O estudo verificou que os professores da rede participante têm um bom conhecimento sobre a etiologia dos TEA. Entretanto, ainda há um percentual que embora seja baixo, mostra professores com alguns conceitos errôneos, mesmo tendo uma boa formação em nível de graduação e pós-graduação na área da inclusão e tendo na sua maioria experiência com alunos com TEA em sala de aula ao longo da atuação profissional. Isso indica a necessidade de uma aproximação maior entre o conhecimento das práticas pedagógicas para crianças com TEA em ambiente escolar e a sua real execução.
Além disso, a maioria daqueles professores com experiência em ministrar aulas com alunos com TEA, concordou com praticamente todas as ações educacionais e pedagógicas do Desenho Universal da Aprendizagem, mas em percentuais elevados, eles referiram que essas ações não estão sendo efetivamente implementadas na prática escolar. Muitas das atividades, especialmente aquelas com maior necessidade de conhecimento especializado como “preparação de um currículo escolar individual” são aprovadas pelos professores, mas não utilizadas na rotina da escola.
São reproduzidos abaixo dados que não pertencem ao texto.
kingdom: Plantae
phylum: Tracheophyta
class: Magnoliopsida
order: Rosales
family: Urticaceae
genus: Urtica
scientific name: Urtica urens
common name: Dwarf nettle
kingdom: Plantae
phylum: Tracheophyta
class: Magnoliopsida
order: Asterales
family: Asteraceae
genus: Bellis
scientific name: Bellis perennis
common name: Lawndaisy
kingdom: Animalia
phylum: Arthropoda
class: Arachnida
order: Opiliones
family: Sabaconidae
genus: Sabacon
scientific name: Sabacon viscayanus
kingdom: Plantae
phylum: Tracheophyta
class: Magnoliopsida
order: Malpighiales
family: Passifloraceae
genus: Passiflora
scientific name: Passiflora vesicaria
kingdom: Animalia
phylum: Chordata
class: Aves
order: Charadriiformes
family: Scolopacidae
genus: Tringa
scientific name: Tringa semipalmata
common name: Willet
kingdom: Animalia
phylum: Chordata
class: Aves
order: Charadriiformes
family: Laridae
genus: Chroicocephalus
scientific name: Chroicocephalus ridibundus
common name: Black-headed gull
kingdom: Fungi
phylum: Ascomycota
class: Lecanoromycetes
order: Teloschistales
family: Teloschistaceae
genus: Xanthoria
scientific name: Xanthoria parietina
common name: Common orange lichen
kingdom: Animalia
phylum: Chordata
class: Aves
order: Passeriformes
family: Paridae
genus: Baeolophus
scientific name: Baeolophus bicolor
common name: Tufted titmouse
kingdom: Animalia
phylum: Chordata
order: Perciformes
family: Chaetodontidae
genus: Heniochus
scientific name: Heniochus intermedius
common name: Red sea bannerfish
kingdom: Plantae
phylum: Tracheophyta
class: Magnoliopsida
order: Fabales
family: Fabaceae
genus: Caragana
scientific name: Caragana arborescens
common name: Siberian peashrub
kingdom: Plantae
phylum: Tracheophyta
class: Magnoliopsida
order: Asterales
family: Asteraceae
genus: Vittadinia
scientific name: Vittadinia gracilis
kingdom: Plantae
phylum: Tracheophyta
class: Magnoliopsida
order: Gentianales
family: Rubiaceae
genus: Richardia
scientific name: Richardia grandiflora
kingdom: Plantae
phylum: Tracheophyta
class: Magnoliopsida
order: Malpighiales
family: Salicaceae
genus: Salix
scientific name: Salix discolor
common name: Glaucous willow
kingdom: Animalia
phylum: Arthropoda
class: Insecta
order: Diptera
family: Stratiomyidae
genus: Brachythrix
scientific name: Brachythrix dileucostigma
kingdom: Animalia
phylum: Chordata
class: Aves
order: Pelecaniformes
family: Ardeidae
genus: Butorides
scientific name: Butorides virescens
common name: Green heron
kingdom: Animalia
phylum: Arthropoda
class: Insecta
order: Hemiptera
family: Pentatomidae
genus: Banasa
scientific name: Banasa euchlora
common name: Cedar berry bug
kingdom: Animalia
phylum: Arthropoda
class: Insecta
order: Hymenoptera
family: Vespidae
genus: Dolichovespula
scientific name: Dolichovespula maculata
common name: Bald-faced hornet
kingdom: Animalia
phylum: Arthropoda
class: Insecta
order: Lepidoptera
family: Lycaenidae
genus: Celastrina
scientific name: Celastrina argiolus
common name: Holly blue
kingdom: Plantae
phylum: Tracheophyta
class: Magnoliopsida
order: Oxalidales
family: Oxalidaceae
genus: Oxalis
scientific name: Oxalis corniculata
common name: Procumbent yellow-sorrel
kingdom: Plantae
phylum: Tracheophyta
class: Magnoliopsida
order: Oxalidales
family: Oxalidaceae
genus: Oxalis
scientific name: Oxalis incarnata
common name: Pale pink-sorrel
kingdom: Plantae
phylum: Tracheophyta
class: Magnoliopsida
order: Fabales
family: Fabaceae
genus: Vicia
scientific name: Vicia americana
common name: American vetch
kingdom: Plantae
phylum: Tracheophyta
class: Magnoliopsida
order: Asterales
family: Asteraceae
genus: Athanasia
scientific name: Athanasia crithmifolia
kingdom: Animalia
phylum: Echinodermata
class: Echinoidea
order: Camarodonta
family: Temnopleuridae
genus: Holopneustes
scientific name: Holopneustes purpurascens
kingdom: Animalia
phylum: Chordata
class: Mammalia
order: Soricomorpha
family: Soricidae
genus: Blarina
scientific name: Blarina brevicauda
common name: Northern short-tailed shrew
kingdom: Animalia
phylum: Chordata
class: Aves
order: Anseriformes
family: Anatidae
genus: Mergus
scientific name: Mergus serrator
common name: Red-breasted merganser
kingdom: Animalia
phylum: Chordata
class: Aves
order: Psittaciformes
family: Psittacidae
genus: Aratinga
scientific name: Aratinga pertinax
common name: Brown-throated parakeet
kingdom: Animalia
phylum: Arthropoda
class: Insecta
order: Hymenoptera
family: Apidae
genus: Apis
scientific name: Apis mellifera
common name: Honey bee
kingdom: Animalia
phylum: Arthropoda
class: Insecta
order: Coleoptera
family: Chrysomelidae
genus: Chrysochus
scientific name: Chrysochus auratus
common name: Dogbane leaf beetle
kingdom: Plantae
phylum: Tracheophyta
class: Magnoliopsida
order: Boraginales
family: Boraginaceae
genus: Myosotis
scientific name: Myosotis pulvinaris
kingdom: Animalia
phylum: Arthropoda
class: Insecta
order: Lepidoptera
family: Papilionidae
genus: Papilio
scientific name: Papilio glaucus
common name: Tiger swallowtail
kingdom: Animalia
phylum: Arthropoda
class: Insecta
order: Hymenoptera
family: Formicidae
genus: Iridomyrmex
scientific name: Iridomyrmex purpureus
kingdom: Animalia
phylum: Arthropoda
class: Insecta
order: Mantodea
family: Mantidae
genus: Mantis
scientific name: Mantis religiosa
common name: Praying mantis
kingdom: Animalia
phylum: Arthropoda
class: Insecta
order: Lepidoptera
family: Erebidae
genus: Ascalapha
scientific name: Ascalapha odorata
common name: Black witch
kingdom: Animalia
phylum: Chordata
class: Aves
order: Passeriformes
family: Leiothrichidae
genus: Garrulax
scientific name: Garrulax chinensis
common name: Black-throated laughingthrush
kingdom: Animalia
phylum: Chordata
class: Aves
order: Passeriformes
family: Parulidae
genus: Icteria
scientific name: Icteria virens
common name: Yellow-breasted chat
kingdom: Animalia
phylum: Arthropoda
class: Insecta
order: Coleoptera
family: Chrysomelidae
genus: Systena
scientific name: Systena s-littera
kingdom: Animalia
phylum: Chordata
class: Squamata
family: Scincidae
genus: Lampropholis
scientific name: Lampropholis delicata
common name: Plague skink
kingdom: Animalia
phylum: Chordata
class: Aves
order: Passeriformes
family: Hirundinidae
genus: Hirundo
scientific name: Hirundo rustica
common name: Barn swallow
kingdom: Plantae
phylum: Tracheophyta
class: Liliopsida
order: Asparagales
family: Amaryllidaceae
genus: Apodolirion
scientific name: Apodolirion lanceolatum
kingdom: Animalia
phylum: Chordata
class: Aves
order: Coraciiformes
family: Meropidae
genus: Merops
Assim, é necessária a formação especializada para professores utilizarem procedimentos pedagógicos e de manejo adequados ao aprendizado formal e integração social de alunos com TEA. O estudo, baseado no relato dos participantes, possibilitou avaliar concomitantemente conhecimentos, atitudes e práticas e com isso, de maneira inovadora, permitiu mapear integradamente aspectos essenciais que fazem parte de uma adequada adaptação curricular para alunos com TEA.
Embora o presente trabalho traga contribuições para o campo da inclusão de estudantes com TEA no sistema de ensino público, algumas limitações precisam ser mencionadas. Citam-se dentre as mais importantes que a amostra do estudo foi de conveniência e não representativa de todos os professores da rede municipal de educação, o questionário somente possibilitou acessar conhecimentos, atitudes e práticas sobre as adaptações curriculares baseado no relato dos participantes na condição de informantes e que não foram controlados dados dos alunos atendidos por esses professores de acordo com a etapas de escolarização, o que pode ser importante para levantar diferenças de práticas de acordo com o nível de ensino. Estudos futuros poderiam verificar práticas concretas de inclusão do aluno com TEA desses mesmos professores para comparar com o relato sobre as práticas.